EXERCISE DETAILS: Rewrite the records from the line with "ruslan_reebek" through the end, substituting "Telephone" for "Phone" and leaving everything else unchanged. Leave the pictures out.

LISTED ENTRIES:

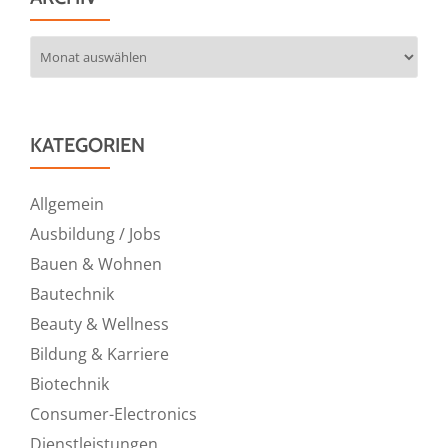
Archiv
KATEGORIEN
Allgemein
Ausbildung / Jobs
Bauen & Wohnen
Bautechnik
Beauty & Wellness
Bildung & Karriere
Biotechnik
Consumer-Electronics
Dienstleistungen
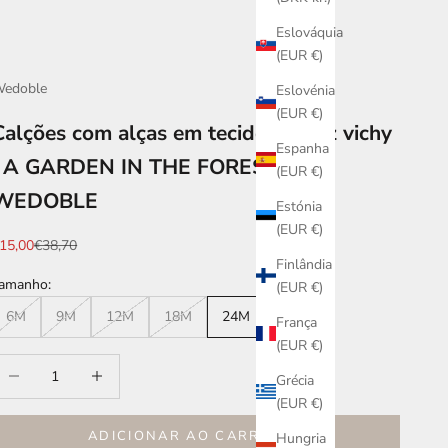
Eslováquia
(EUR €)
edoble
Eslovénia
(EUR €)
Calções com alças em tecido xadrez vichy
Espanha
| A GARDEN IN THE FOREST -
(EUR €)
WEDOBLE
Estónia
(EUR €)
reço promocional
Preço normal
15,00
€38,70
Finlândia
amanho:
(EUR €)
6M
9M
12M
18M
24M
36M
França
(EUR €)
iminuir quantidade
Aumentar quantidade
Grécia
(EUR €)
ADICIONAR AO CARRINHO
Hungria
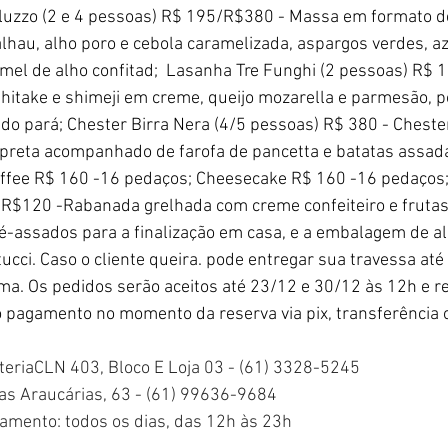
rluzzo (2 e 4 pessoas) R$ 195/R$380 - Massa em formato d
lhau, alho poro e cebola caramelizada, aspargos verdes, az
mel de alho confitad;  Lasanha Tre Funghi (2 pessoas) R$ 1
hitake e shimeji em creme, queijo mozarella e parmesão, p
a do pará; Chester Birra Nera (4/5 pessoas) R$ 380 - Cheste
preta acompanhado de farofa de pancetta e batatas assada
noffee R$ 160 -16 pedaços; Cheesecake R$ 160 -16 pedaços
R$120 -Rabanada grelhada com creme confeiteiro e frutas
é-assados para a finalização em casa, e a embalagem de al
ucci. Caso o cliente queira. pode entregar sua travessa até
 Os pedidos serão aceitos até 23/12 e 30/12 às 12h e re
o pagamento no momento da reserva via pix, transferência o
teriaCLN 403, Bloco E Loja 03 - (61) 3328-5245 
das Araucárias, 63 - (61) 99636-9684 
amento: todos os dias, das 12h às 23h  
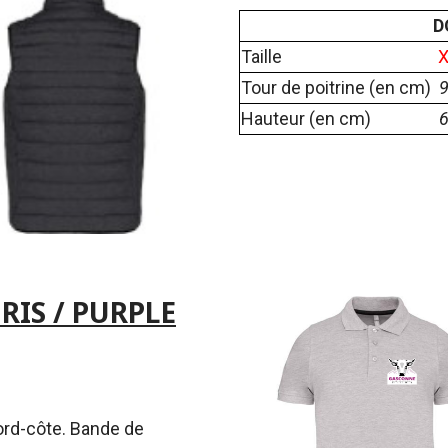
D
Taille
Tour de poitrine (en cm)
Hauteur (en cm)
RIS / PURPLE
ord-côte. Bande de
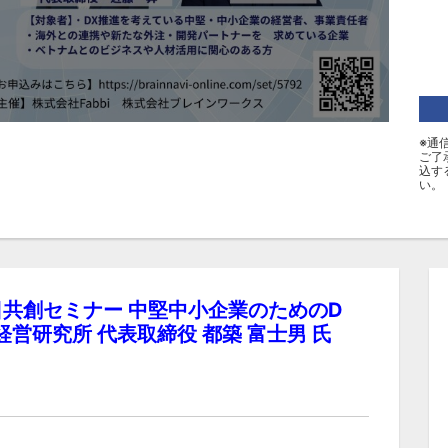
※通
ご了
込す
い。
 越日共創セミナー 中堅中小企業のためのD
経営研究所 代表取締役 都築 富士男 氏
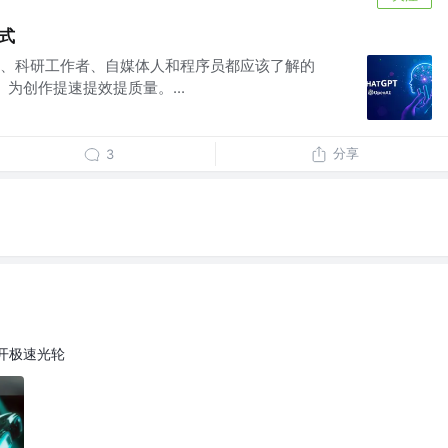
方式
、科研工作者、自媒体人和程序员都应该了解的
。 为创作提速提效提质量。...
分享
3
开极速光轮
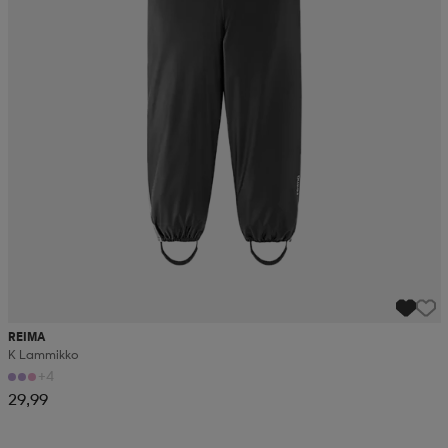
REIMA
K Lammikko
+4
29,99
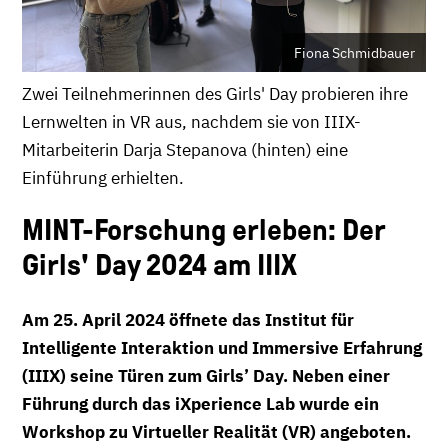
Fiona Schmidbauer
Zwei Teilnehmerinnen des Girls' Day probieren ihre
Lernwelten in VR aus, nachdem sie von IIIX-
Mitarbeiterin Darja Stepanova (hinten) eine
Einführung erhielten.
MINT-Forschung erleben: Der
Girls' Day 2024 am IIIX
Am 25. April 2024 öffnete das Institut für
Intelligente Interaktion und Immersive Erfahrung
(IIIX) seine Türen zum Girls’ Day. Neben einer
Führung durch das iXperience Lab wurde ein
Workshop zu Virtueller Realität (VR) angeboten.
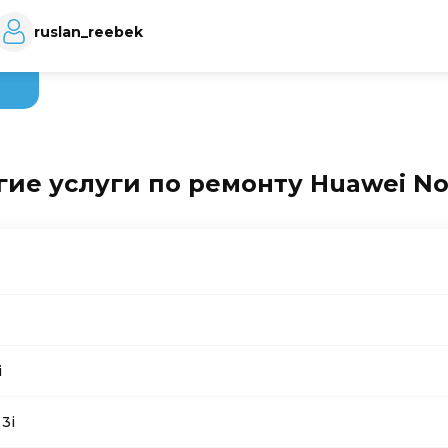
ruslan_reebek
ие услуги по ремонту Huawei No
i
3i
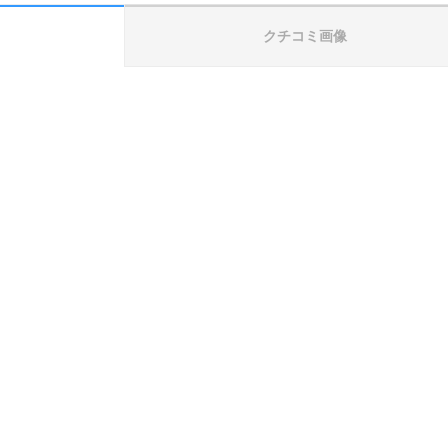
クチコミ画像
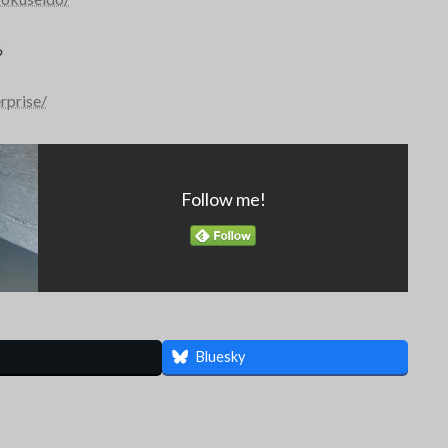
ら
rprise/
Follow me!
Bluesky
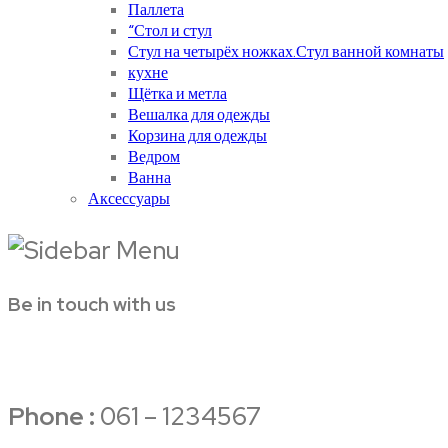
Паллета
“Стол и стул
Стул на четырёх ножках.Стул ванной комнаты
кухне
Щётка и метла
Вешалка для одежды
Корзина для одежды
Ведром
Ванна
Аксессуары
Be in touch with us
Phone :
061 – 1234567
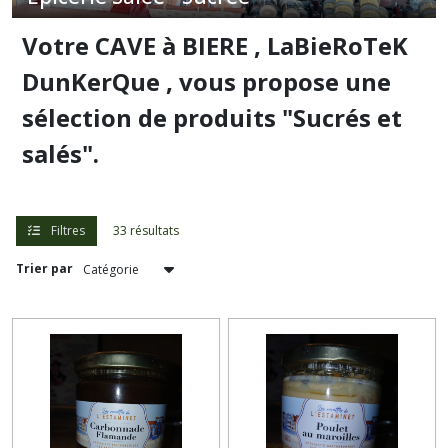
(12)
Votre CAVE à BIERE , LaBieRoTeK
DunKerQue , vous propose une
Afficher
les
sélection de produits "Sucrés et
résultats
salés".
Filtres
33 résultats
Trier par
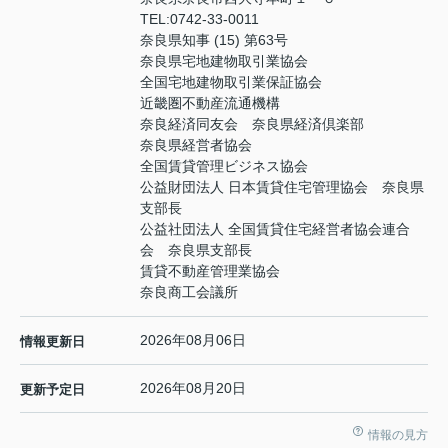
TEL:
0742-33-0011
奈良県知事 (15) 第63号
奈良県宅地建物取引業協会
全国宅地建物取引業保証協会
近畿圏不動産流通機構
奈良経済同友会 奈良県経済倶楽部
奈良県経営者協会
全国賃貸管理ビジネス協会
公益財団法人 日本賃貸住宅管理協会 奈良県
支部長
公益社団法人 全国賃貸住宅経営者協会連合
会 奈良県支部長
賃貸不動産管理業協会
奈良商工会議所
2026年08月06日
情報更新日
2026年08月20日
更新予定日
情報の見方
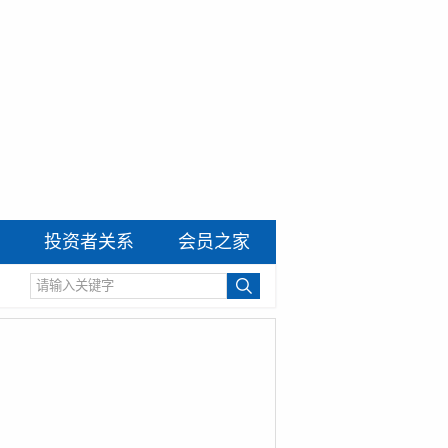
投资者关系
会员之家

REPLY:
ruslan_reebek
ие услуги по ремонту Huawei No
i
3i
クチコミ画像
ら
rprise/
Follow me!
Bluesky
Паллета
“Стол и стул
Стул на четырёх ножках.Стул ванной комнаты
кухне
Щётка и метла
Вешалка для одежды
Корзина для одежды
Ведром
Ванна
Аксессуары
Be in touch with us
Telephone :
061 – 1234567
(12)
Votre CAVE à BIERE , LaBieRoTeK
DunKerQue , vous propose une
Afficher
les
sélection de produits "Sucrés et
résultats
salés".
Filtres
33 résultats
Trier par
TEL:
0742-33-0011
奈良県知事 (15) 第63号
奈良県宅地建物取引業協会
全国宅地建物取引業保証協会
近畿圏不動産流通機構
奈良経済同友会 奈良県経済倶楽部
奈良県経営者協会
全国賃貸管理ビジネス協会
公益財団法人 日本賃貸住宅管理協会 奈良県
支部長
公益社団法人 全国賃貸住宅経営者協会連合
会 奈良県支部長
賃貸不動産管理業協会
奈良商工会議所
2026年08月06日
情報更新日
2026年08月20日
更新予定日
情報の見方
投资者关系
会员之家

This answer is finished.